_Work to complete_: Of the lines in the data below, write out exactly those from the one holding "right knee: (52, 618, 13)" through the one holding "right elbow: (540, 532, -16)", both included.

_Data to examine_:

# # # # # # #

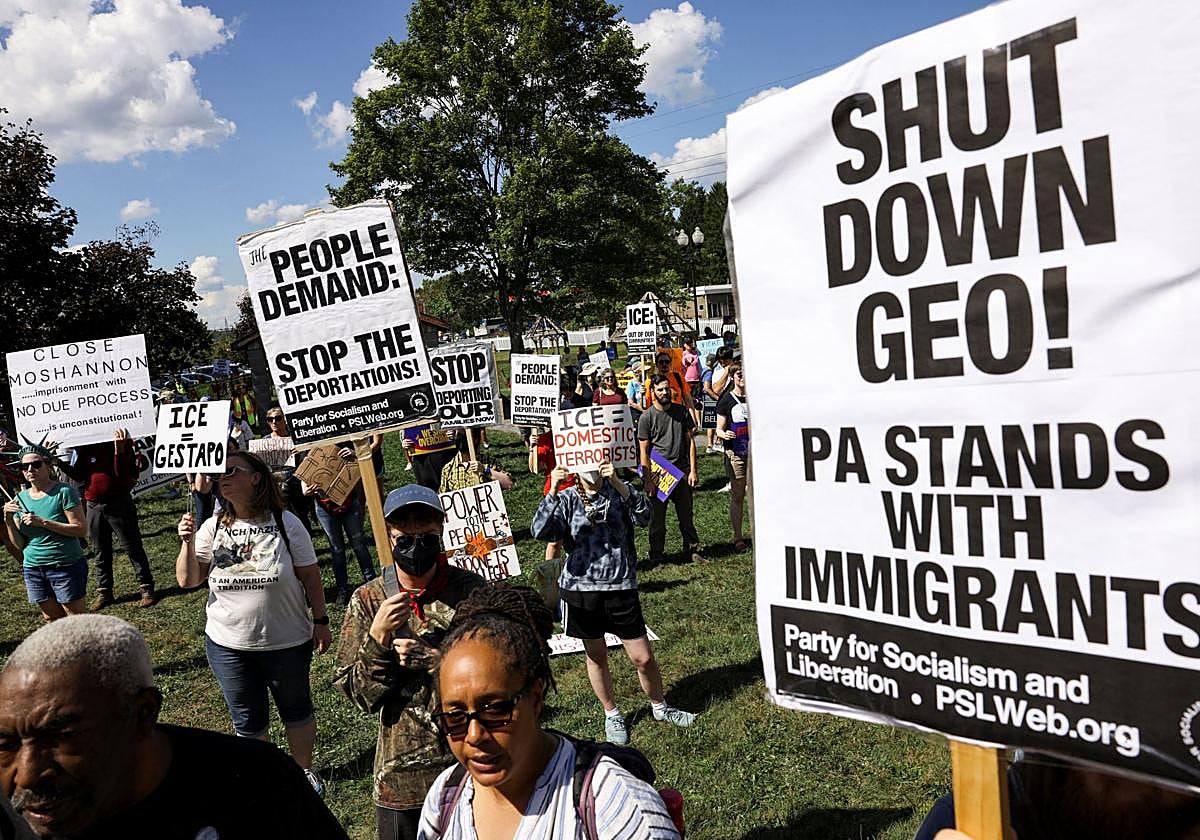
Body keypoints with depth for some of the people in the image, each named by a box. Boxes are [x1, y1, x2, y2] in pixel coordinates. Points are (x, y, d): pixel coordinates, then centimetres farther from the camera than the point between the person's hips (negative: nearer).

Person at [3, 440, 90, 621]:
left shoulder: (64, 492, -10)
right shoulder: (20, 499, 6)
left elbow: (82, 530, -17)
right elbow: (19, 544, 7)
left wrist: (43, 522, -21)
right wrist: (8, 520, -9)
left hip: (66, 566, -6)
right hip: (33, 569, 6)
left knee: (77, 617, -1)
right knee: (52, 618, 13)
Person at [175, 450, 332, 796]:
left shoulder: (285, 523, -10)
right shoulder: (212, 528, -5)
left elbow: (310, 575, -4)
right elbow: (187, 580, -5)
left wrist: (320, 621, -3)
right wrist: (188, 543, -20)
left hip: (288, 641, -2)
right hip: (229, 646, 2)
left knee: (296, 708, 17)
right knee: (247, 720, 16)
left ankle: (305, 770, 39)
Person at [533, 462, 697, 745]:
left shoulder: (621, 491, 0)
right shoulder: (566, 499, -1)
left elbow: (643, 516, -20)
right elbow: (540, 532, -16)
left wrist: (617, 483, -32)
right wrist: (552, 491, -29)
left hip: (620, 586, 0)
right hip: (581, 587, 0)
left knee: (643, 657, 5)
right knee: (596, 656, 15)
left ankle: (659, 707, 32)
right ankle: (611, 715, 36)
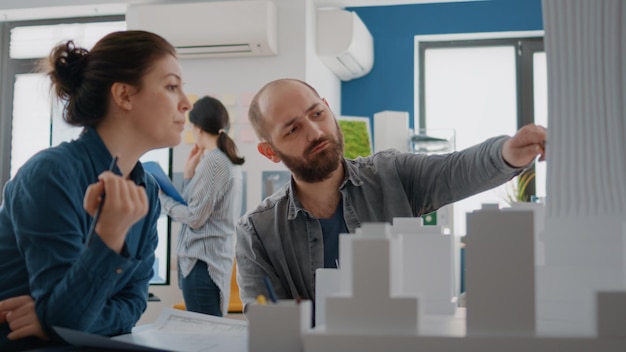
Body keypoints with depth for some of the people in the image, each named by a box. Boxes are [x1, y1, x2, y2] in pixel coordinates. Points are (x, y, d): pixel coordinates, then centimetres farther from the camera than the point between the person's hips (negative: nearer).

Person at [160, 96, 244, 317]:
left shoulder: (212, 161, -14)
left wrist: (162, 199, -1)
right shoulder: (229, 161, 14)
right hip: (216, 257, 10)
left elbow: (195, 218, -14)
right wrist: (189, 172, 15)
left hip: (202, 260, -10)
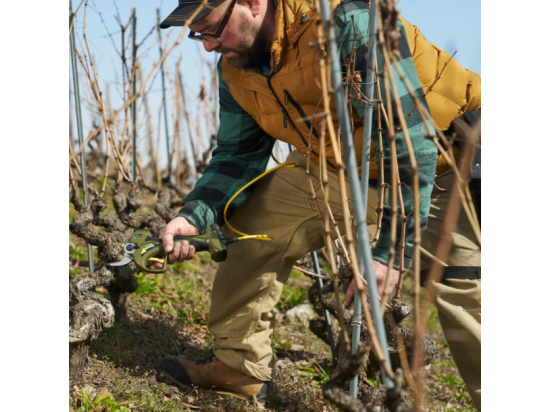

# # # # # # #

_Written solution_:
right knee: (52, 618, 13)
Person at [175, 450, 332, 796]:
left shoulder: (285, 523, -10)
right shoulder: (212, 528, -5)
left elbow: (310, 575, -4)
right elbow: (187, 580, -5)
left wrist: (320, 621, -3)
right wrist: (188, 543, -20)
left hip: (288, 641, -2)
right hip: (229, 646, 2)
left knee: (296, 708, 17)
right knee: (247, 720, 16)
left ankle: (305, 770, 39)
Person at [533, 462, 697, 745]:
left shoulder: (621, 491, 0)
right shoulder: (566, 499, -1)
left elbow: (643, 516, -20)
right elbow: (540, 532, -16)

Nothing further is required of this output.